Poll: Meehan, Lentz tied in 7th District

If there’s a Republican “wave” washing over the nation, it has yet to arrive in Delaware County’s 7th Congressional District, according to a new poll out this morning.

The race between Republican former U.S. Attorney Pat Meehan and Democratic state Rep. Bryan Lentz is essentially tied, says today's The Hill 2010 Midterm Election Poll, which has Meehan leading Lentz by a single percentage point, 40-39. They're running to replace outgoing Democratic U.S. Rep.
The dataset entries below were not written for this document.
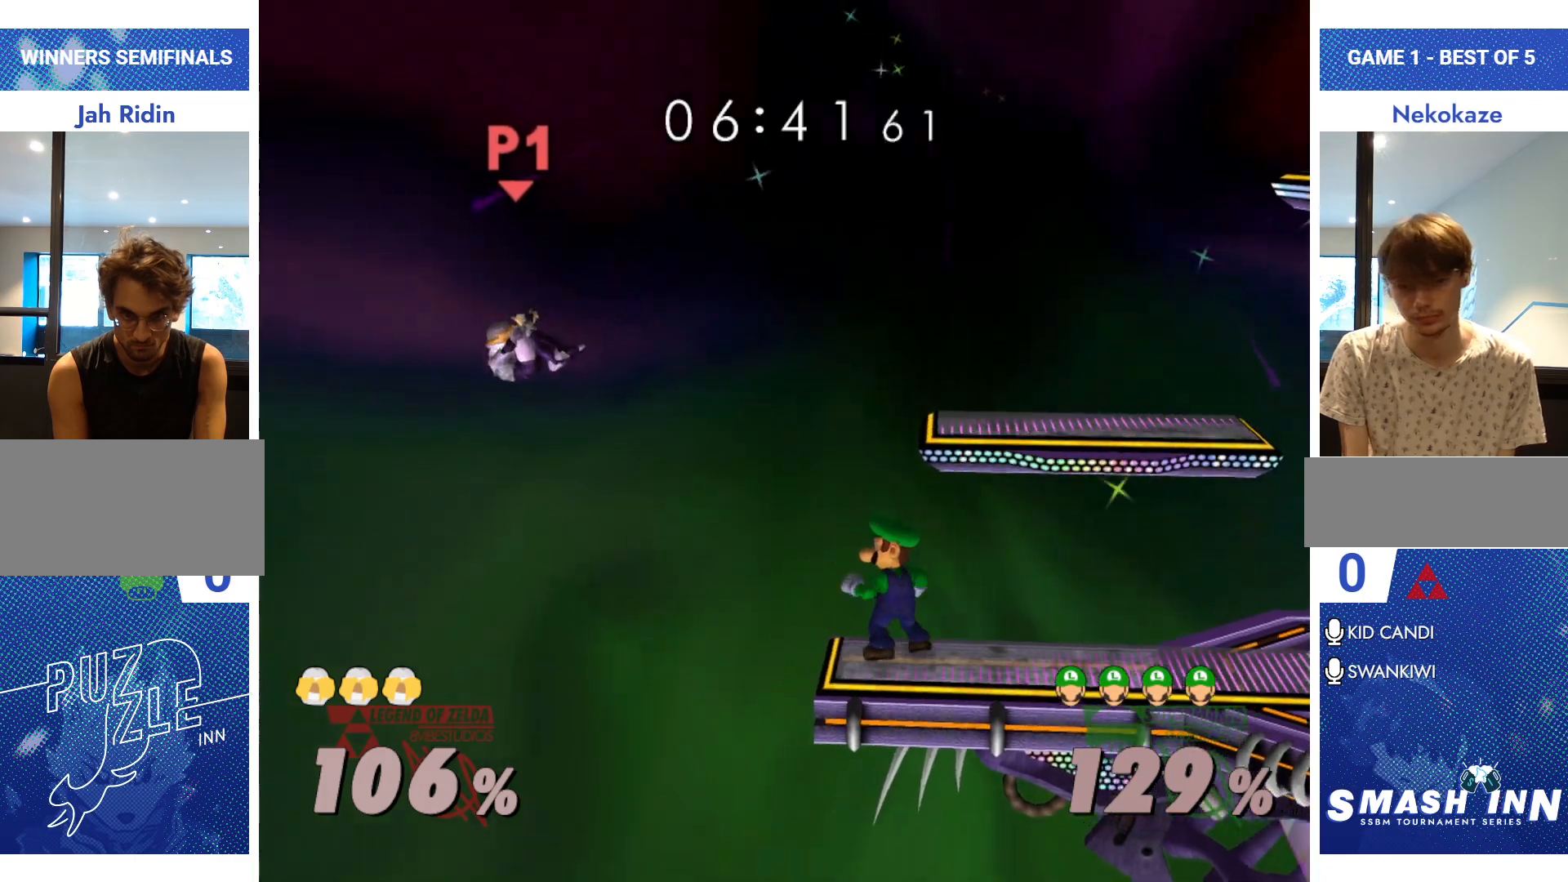
{"buttons": [], "left_stick": "center", "right_stick": "center", "events": [[50, "left_stick", "center"], [367, "left_stick", "right"], [467, "left_stick", "center"]]}
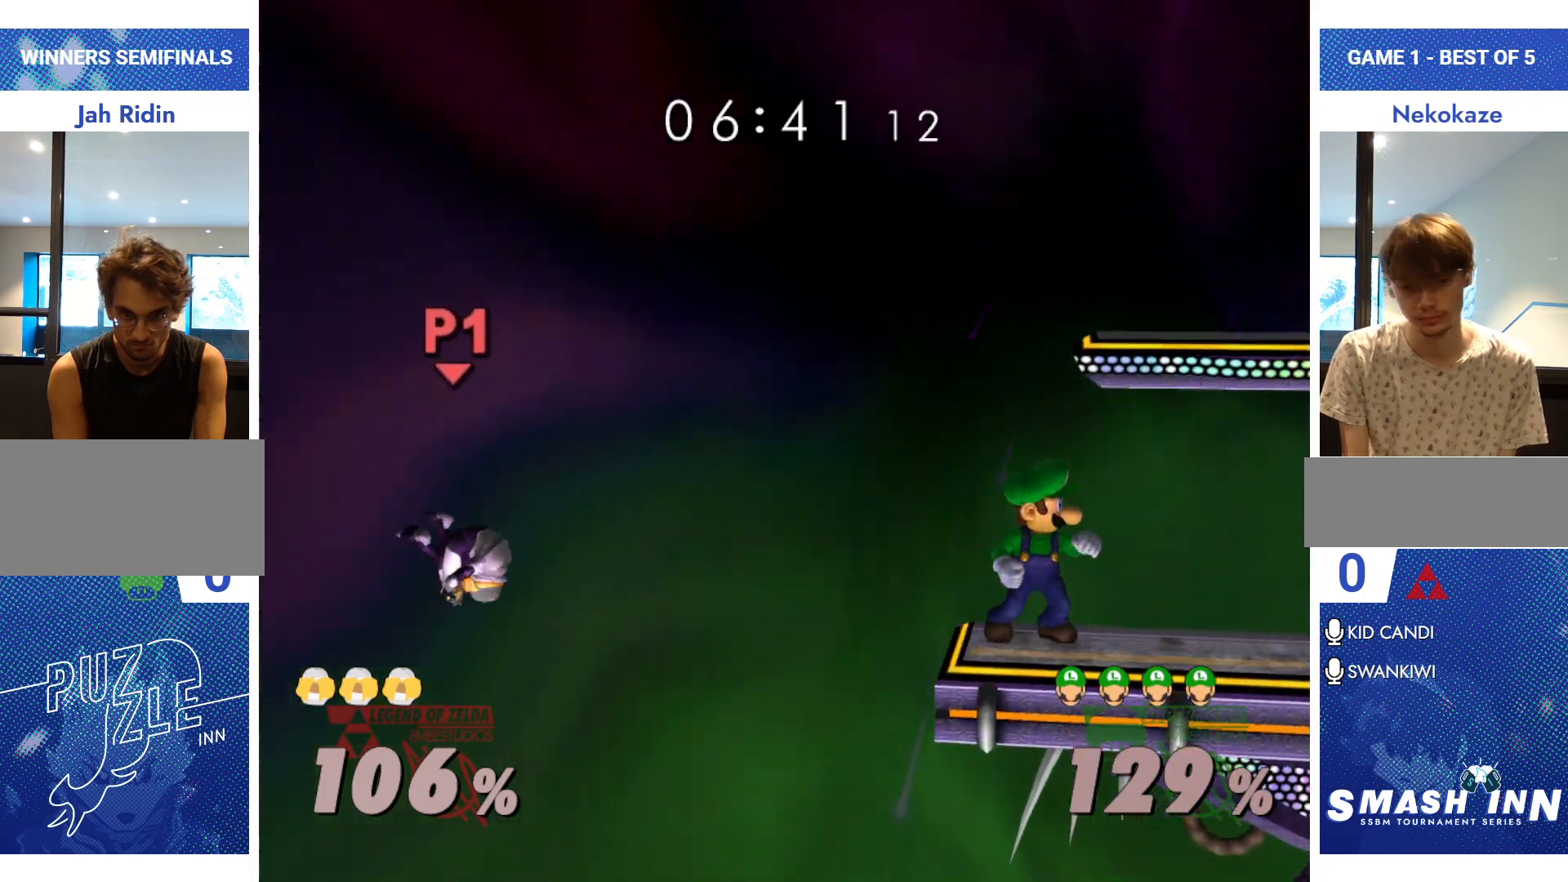
{"buttons": [], "left_stick": "center", "right_stick": "center", "events": [[367, "Y", "down"], [384, "Y", "up"]]}
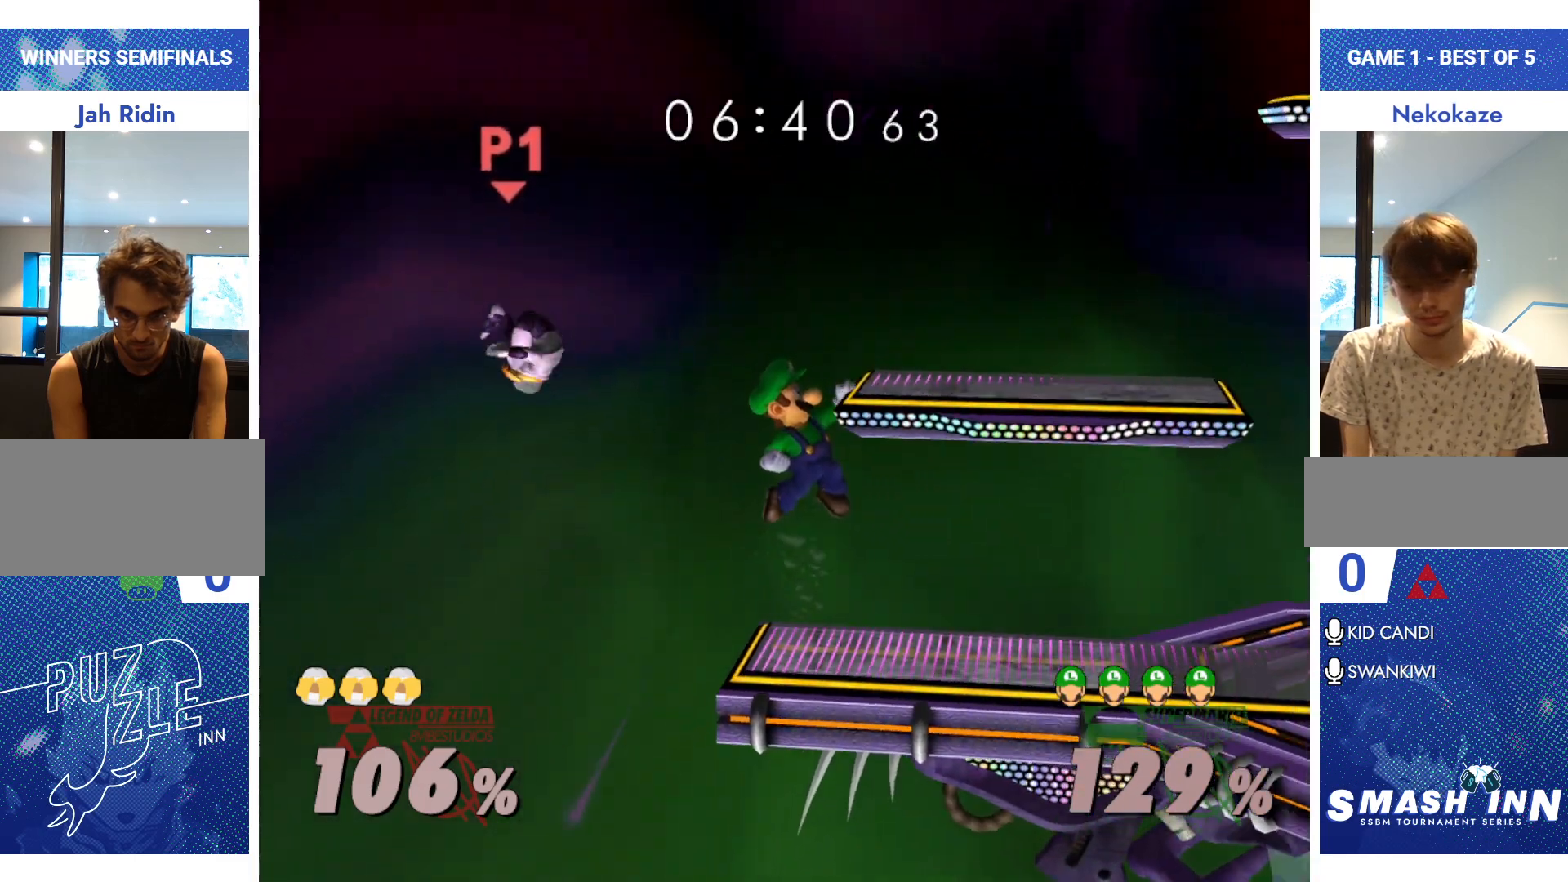
{"buttons": [], "left_stick": "right", "right_stick": "center", "events": [[167, "left_stick", "left"], [400, "left_stick", "center"], [450, "left_stick", "right"]]}
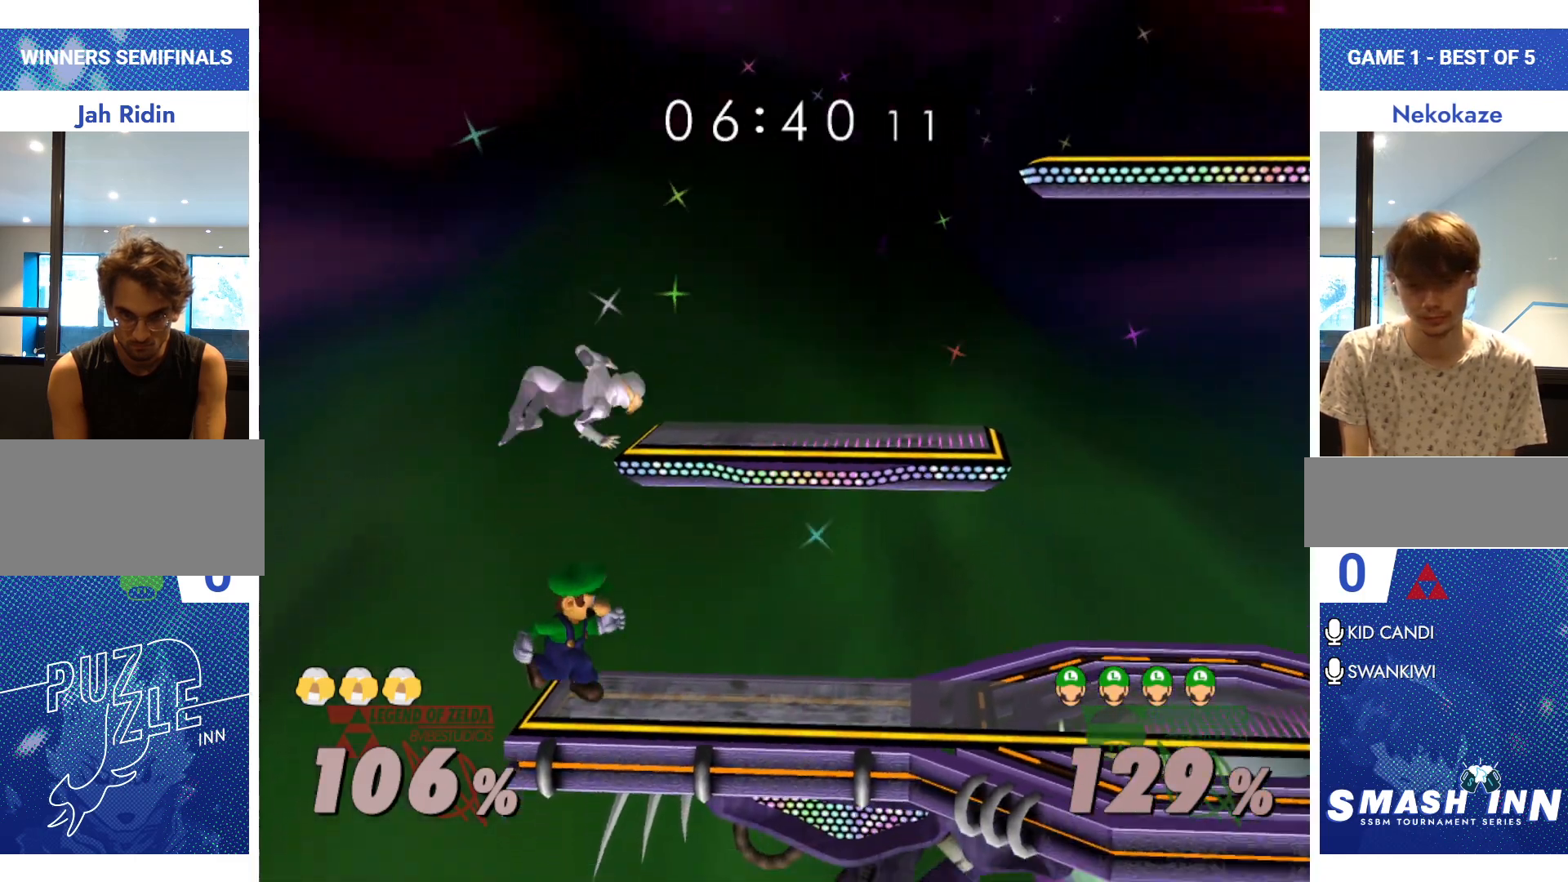
{"buttons": [], "left_stick": "center", "right_stick": "down", "events": [[217, "left_stick", "center"], [334, "right_stick", "down"]]}
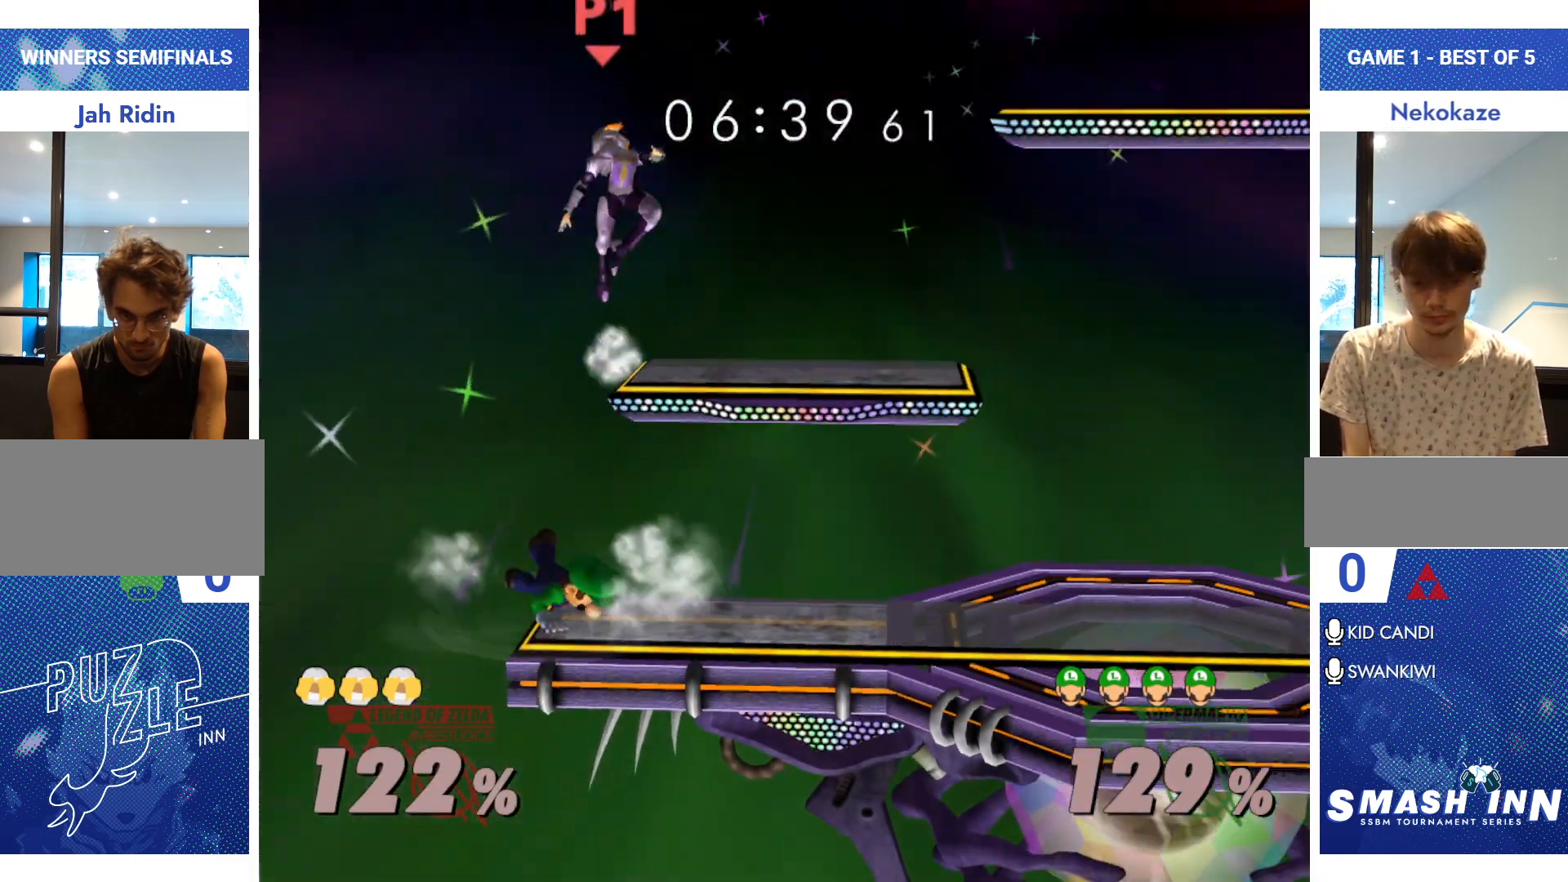
{"buttons": [], "left_stick": "center", "right_stick": "center", "events": [[67, "right_stick", "center"]]}
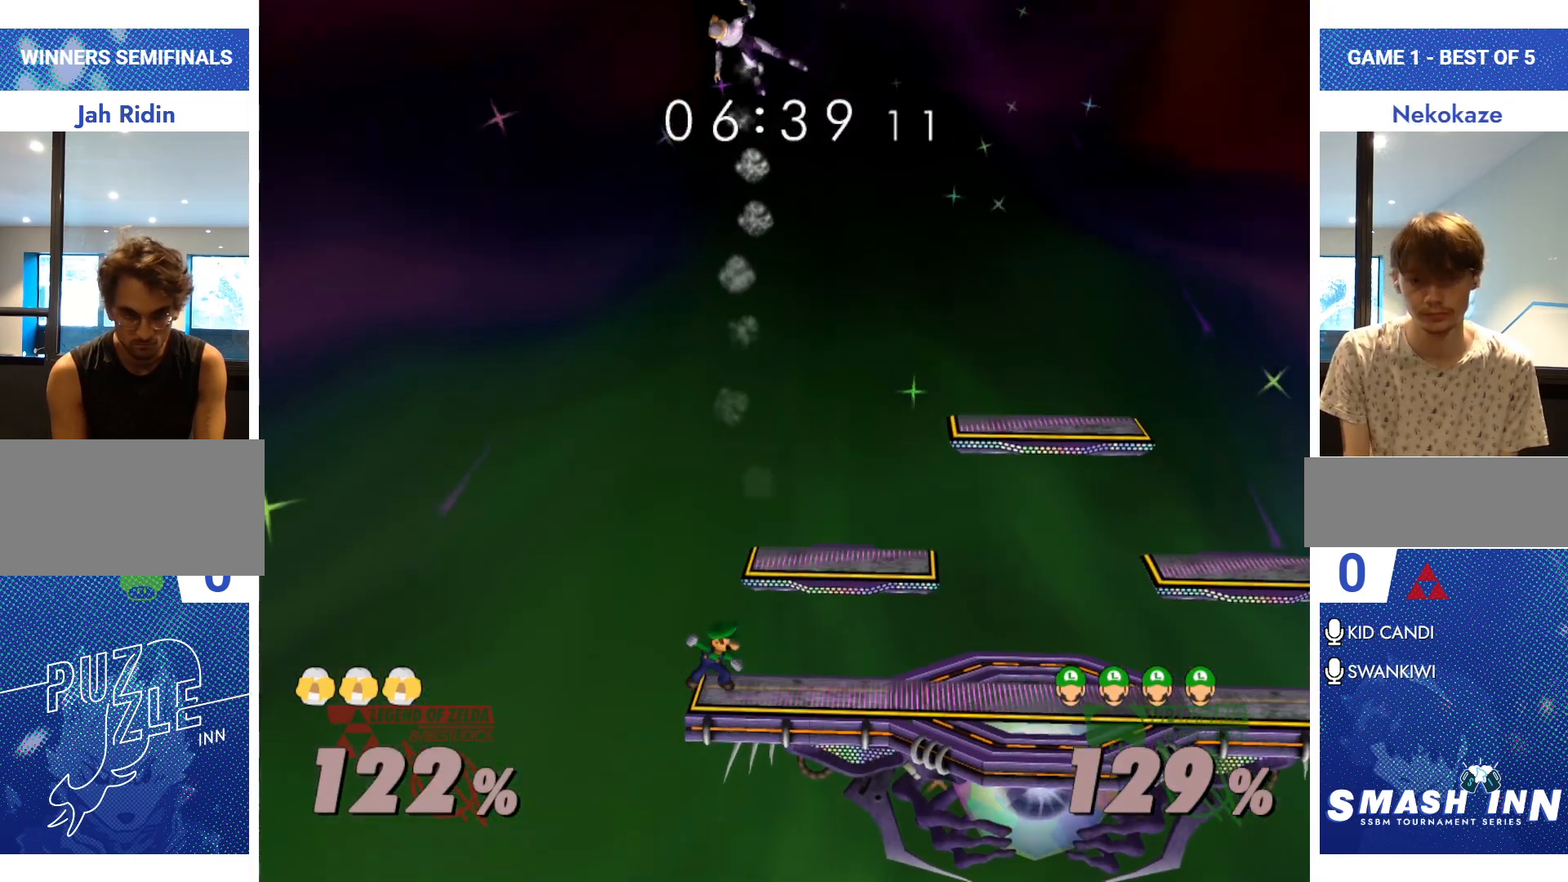
{"buttons": [], "left_stick": "center", "right_stick": "center", "events": [[67, "left_stick", "down"], [134, "B", "down"], [217, "B", "up"], [234, "left_stick", "right"], [384, "left_stick", "center"]]}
Joe Sestak.

The survey of 405 likely voters was conducted between Oct. 2 and Oct. 7. Meehan’s edge is well within the poll’s margin of error of 4.9 percent.

One percent of respondents said they would vote for another candidate, and 20 percent said they were undecided. The only other candidate in the race is Jim Schneller, a conservative independent who was placed on the ballot with the help of Lentz’s allies, including one of his top campaign workers.

It’s no secret that Democrats are hoping that Schneller – who tried to block President Obama from taking office by questioning his citizenship in court – will split the conservative vote. If the race is as close as this poll indicates, Schneller would only need to shave a sliver off Meehan’s vote total to hand the election to Lentz. Democrats have employed a similar strategy in New Jersey's 3rd Congressional District, propping up a phony tea party candidate to siphon votes from former Eagles lineman Jon Runyan, the Courier-Post reported last week.

The full 7th District poll is available at The Hill Web site. For additional info on this race and others, go to philly.com's Election 2010 page.

Update: There's also a new poll out there by GOP pollster Neil Newhouse that has Meehan leading Lentz 42 percent to 30 percent, according to a Republican source. That survey, which I haven't seen yet, was conducted Oct. 3-4.

Update 2: Today's story on the new Daily News/Franklin & Marshall College poll. Meehan leading Lentz, 33 percent to 28 percent among registered voters, and 34 percent to 31 percent among likely voters.